JUNE 21, 2018
Incident: Uncontained engine failure in the No. 1 engine and subsequent fire.
A British Airways Boeing 777-236ER, powered by General Electric GE90-85BG11 turbofan engines, on a takeoff ground roll at McCarran International Airport, Las Vegas, Nevada on September 8, 2015. During the takeoff roll, the cockpit voice recorder (CVR) recorded a “bang” sound at 1612:51.5,. Immediately afterward, the airplane veered to the left. and the CVR recorded the engine indicating and crew alerting system (EICAS) aural annunciation “engine fail.”. The captain moved the thrust reverser levers to their idle positions and began the rejected takeoff maneuver.
The airplane’s airspeed at the time of the rejected takeoff maneuver was about 77 knots. The start of the rejected takeoff maneuver occurred 2 seconds after the “bang” sound, and the airplane came to a stop 13 seconds after the rejected takeoff maneuver began.
The RFO observed black smoke, an orange glow, and a cabin window glass becoming “crazed.” He told a cabin crewmember to get ready to evacuate and returned to the flight deck and requested for evacuation.
All 157 passengers and 13 crewmembers evacuated the airplane through various exits and slides. Evacuation was completed about 2 minutes 32 seconds after the captain’s initial command to evacuate (1614:23).
The airplane was substantially damaged from the fire.
The failure of the left engine high-pressure compressor (HPC) stage 8-10 spool, which caused the main fuel supply line to become detached from the engine main fuel pump and release fuel, resulting in a fire on the left side of the airplane. The HPC stage 8-10 spool failed due to a sustained-peak low-cycle fatigue crack that initiated in the web of the stage 8 disk; the cause of the crack initiation could not be identified by physical inspection and stress and lifing analysis.
Factors contributing to this accident was the lack of inspection procedures for the stage 8 disk web.

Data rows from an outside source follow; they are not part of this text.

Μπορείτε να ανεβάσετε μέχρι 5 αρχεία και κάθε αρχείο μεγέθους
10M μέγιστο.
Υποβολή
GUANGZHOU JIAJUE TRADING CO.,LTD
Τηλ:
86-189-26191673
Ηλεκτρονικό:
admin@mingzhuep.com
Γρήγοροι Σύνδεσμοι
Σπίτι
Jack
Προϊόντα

At the time of the accident, the left GE90-85BG11 turbofan engine. had accumulated 66,801 total hours and 9,992 total cycles.
The left engine had a manufacture date of June 28, 1999, and was installed on the accident airplane on January 10, 2015. At the time of the accident, the engine had accumulated 3,645 hours and 503 cycles since its last shop visit, which occurred during June and July 2014 at GE Aviation’s facility in Wales, United Kingdom.